* **STORED DATA**
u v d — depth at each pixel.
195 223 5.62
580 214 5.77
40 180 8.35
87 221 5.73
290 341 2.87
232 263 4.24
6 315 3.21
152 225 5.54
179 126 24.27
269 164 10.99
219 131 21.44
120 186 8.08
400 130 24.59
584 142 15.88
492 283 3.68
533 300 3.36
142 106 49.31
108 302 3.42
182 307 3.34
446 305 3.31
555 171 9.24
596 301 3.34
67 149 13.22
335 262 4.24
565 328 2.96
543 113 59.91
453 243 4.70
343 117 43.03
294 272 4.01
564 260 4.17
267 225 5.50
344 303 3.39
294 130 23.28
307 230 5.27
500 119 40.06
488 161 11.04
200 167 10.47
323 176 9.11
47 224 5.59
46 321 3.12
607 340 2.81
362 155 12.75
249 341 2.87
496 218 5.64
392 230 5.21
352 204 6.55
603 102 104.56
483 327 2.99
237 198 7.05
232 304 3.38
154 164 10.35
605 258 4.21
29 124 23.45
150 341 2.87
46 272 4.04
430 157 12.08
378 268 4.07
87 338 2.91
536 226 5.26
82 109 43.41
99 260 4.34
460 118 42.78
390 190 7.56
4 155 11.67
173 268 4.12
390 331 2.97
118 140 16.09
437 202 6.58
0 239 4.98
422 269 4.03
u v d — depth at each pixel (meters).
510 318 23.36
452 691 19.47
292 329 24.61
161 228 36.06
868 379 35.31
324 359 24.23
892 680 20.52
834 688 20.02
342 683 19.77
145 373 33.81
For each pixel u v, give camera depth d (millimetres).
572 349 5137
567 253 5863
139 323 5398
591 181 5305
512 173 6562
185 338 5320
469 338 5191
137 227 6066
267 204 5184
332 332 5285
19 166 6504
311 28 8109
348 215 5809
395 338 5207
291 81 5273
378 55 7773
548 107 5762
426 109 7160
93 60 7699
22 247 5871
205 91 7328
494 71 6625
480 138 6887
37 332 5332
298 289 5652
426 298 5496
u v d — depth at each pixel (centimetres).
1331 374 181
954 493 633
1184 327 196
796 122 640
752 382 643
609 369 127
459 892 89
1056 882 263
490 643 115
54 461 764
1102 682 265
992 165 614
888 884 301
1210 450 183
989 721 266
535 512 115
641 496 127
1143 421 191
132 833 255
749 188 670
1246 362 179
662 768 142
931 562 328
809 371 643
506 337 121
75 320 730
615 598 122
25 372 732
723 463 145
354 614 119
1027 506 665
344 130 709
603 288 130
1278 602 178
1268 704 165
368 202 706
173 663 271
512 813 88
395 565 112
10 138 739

* **TASK REQUIREMENTS**
Lines from the one containing "22 247 5871" through the final line of the material should be set down exactly, and no other lines.

* **PROBLEM SOLUTION**
22 247 5871
205 91 7328
494 71 6625
480 138 6887
37 332 5332
298 289 5652
426 298 5496
u v d — depth at each pixel (centimetres).
1331 374 181
954 493 633
1184 327 196
796 122 640
752 382 643
609 369 127
459 892 89
1056 882 263
490 643 115
54 461 764
1102 682 265
992 165 614
888 884 301
1210 450 183
989 721 266
535 512 115
641 496 127
1143 421 191
132 833 255
749 188 670
1246 362 179
662 768 142
931 562 328
809 371 643
506 337 121
75 320 730
615 598 122
25 372 732
723 463 145
354 614 119
1027 506 665
344 130 709
603 288 130
1278 602 178
1268 704 165
368 202 706
173 663 271
512 813 88
395 565 112
10 138 739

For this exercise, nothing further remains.